To the objections those white evangelical supporters of the president might raise, there’s a fairly clear response we can give as people of faith: We recognize the importance of upholding just laws and protecting our border, but migrants have a legal right to seek asylum and pose no real danger to America. Beyond the letter of the law, as Christians we are called to uphold the higher law of imago dei, that we are all made in the image and likeness of God, and the command of Matthew 25, that we treat the most vulnerable as we would treat Christ himself.
This week as Christians all over the world prepare to celebrate the birth of Jesus, which for many of us includes gathering with our family members, the president of the United States took us to the brink of shutting down a big chunk of the federal government, which would have forced tens of thousands of public servants to work without pay or putting them on essentially involuntary unpaid leave, just in time for Christmas. The threats, which he ultimately backed down from, all hinged on funding for him to build his promised border wall. The Trump administration now says it will look for the president’s $5 billion for the wall in “other agencies.”
A rough estimate of the total cost of the wall and the number of miles of wall that would be built suggests that Trump’s wall would cost about $30 million per mile. A top government official who knows the budget line by line detailed to faith leaders last week all the programs that effectively assist low-income families that would need to be cut to pay for Trump’s wall — a wall of fear and of hate.
As I wrote last year (when the government also nearly shut down over wall funding in April 2017), there’s no practical case for this wall:
A 2015 government study indicated that the bulk of illegal drugs that enter the U.S. come hidden in trucks through established border checkpoints, so a wall wouldn’t keep drugs out of the country as Trump claims.
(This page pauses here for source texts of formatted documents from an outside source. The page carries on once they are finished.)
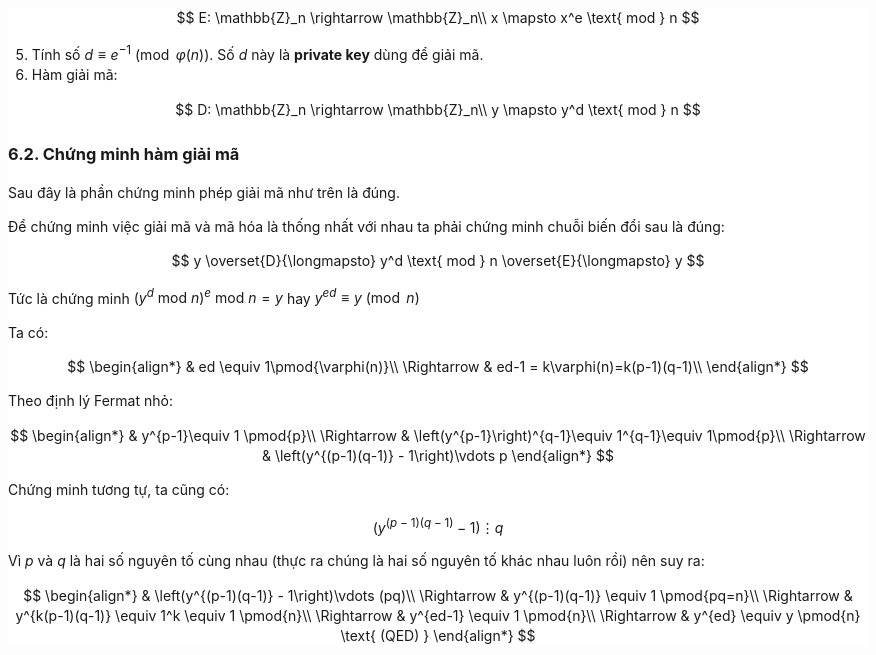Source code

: $$
    E: \mathbb{Z}_n \rightarrow \mathbb{Z}_n\\
    x \mapsto x^e \text{ mod } n
$$

5. Tính số $d \equiv e^{-1}\pmod{\varphi(n)}$. Số $d$ này là **private key** dùng để giải mã.
6. Hàm giải mã:

$$
    D: \mathbb{Z}_n \rightarrow \mathbb{Z}_n\\
    y \mapsto y^d \text{ mod } n
$$

###  6.2. <a name='Chngminhhmgiim'></a>Chứng minh hàm giải mã

Sau đây là phần chứng minh phép giải mã như trên là đúng.

Để chứng minh việc giải mã và mã hóa là thống nhất với nhau ta phải chứng minh chuỗi biến đổi sau là đúng:

$$
    y \overset{D}{\longmapsto} y^d \text{ mod } n \overset{E}{\longmapsto} y
$$

Tức là chứng minh $(y^d \text{ mod } n)^e \text{ mod } n = y$ hay $y^{ed}\equiv y\pmod{n}$

Ta có:

$$
    \begin{align*}
     & ed \equiv 1\pmod{\varphi(n)}\\
    \Rightarrow & ed-1 = k\varphi(n)=k(p-1)(q-1)\\
    \end{align*}
$$

Theo định lý Fermat nhỏ:

$$
    \begin{align*}
         & y^{p-1}\equiv 1 \pmod{p}\\
        \Rightarrow & \left(y^{p-1}\right)^{q-1}\equiv 1^{q-1}\equiv 1\pmod{p}\\
        \Rightarrow & \left(y^{(p-1)(q-1)} - 1\right)\vdots p
    \end{align*}
$$

Chứng minh tương tự, ta cũng có:

$$
    \left(y^{(p-1)(q-1)} - 1\right)\vdots q
$$

Vì $p$ và $q$ là hai số nguyên tố cùng nhau (thực ra chúng là hai số nguyên tố khác nhau luôn rồi) nên suy ra:

$$
    \begin{align*}
         & \left(y^{(p-1)(q-1)} - 1\right)\vdots (pq)\\
        \Rightarrow & y^{(p-1)(q-1)} \equiv 1 \pmod{pq=n}\\
        \Rightarrow & y^{k(p-1)(q-1)} \equiv 1^k \equiv 1 \pmod{n}\\
        \Rightarrow & y^{ed-1} \equiv 1 \pmod{n}\\
        \Rightarrow & y^{ed} \equiv y \pmod{n} \text{ (QED) }
    \end{align*}
$$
As for undocumented immigrants, the Pew Research Center tells us that not only has immigration from Mexico been falling for years, long before Donald Trump took office, but at this point more Mexican immigrants are leaving the United States than are coming in each year.
The communities most impacted by border crossings — those closest to the border, understand that the wall makes no practical or moral sense: There isn’t a single member of Congress that represents a district on the U.S.-Mexico border who supports building a wall.
The public doesn’t support it either: According to a recent poll, “By a 21-point margin — 57 percent to 36 percent — Americans think the president should compromise on the wall to avoid a government shutdown, rather than stand firm.” However, two thirds of Republicans believe he should shut down the government if necessary to secure wall funding.
This is an ungodly wall, being pushed by an ungodly man, for deeply ungodly reasons, and we must make it clear that we as Christians will never allow it to be built on our watch.